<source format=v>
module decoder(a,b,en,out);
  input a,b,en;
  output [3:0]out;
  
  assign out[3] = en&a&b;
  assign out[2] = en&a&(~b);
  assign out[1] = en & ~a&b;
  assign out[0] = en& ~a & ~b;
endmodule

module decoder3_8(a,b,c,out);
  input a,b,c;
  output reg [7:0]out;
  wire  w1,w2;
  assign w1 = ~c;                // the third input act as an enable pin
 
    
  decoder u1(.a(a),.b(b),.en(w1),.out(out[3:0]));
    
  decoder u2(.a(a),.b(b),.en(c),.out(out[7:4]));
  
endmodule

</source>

-=-=-=-=-

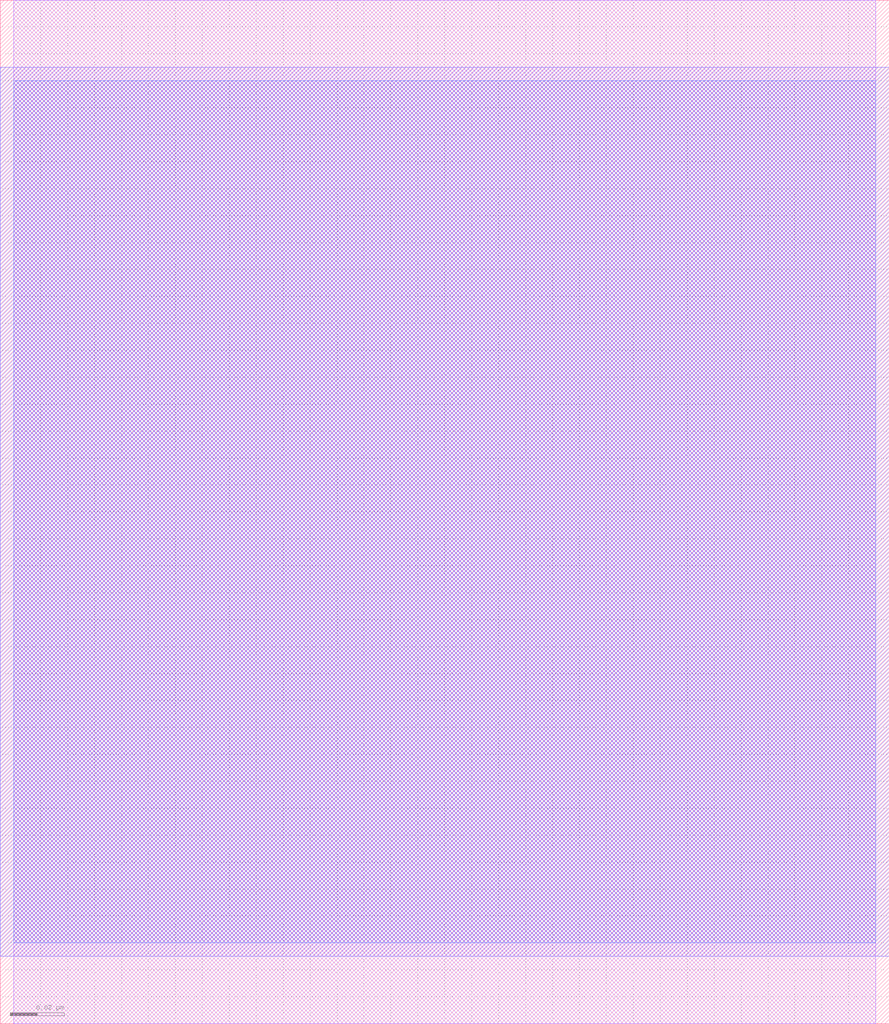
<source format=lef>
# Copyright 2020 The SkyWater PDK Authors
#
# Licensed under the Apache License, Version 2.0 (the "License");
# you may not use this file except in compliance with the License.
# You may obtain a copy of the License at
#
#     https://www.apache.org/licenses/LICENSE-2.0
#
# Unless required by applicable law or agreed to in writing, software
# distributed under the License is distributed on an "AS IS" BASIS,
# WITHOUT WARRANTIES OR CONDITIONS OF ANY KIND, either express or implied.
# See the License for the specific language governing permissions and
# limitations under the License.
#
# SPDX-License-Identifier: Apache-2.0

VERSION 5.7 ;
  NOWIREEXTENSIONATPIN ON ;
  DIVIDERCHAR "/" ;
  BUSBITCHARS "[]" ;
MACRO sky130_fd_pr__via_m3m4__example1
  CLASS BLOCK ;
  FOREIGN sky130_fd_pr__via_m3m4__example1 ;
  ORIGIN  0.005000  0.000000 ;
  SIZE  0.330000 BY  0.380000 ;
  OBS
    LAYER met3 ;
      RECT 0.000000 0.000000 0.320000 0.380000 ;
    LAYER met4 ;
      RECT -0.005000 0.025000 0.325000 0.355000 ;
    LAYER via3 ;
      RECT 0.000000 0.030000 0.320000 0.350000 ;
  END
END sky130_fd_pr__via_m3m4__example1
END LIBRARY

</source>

-=-=-=-=-

To-do item:
Using the entries above, say how many lines include the word "under", with no other output.

Answer:
3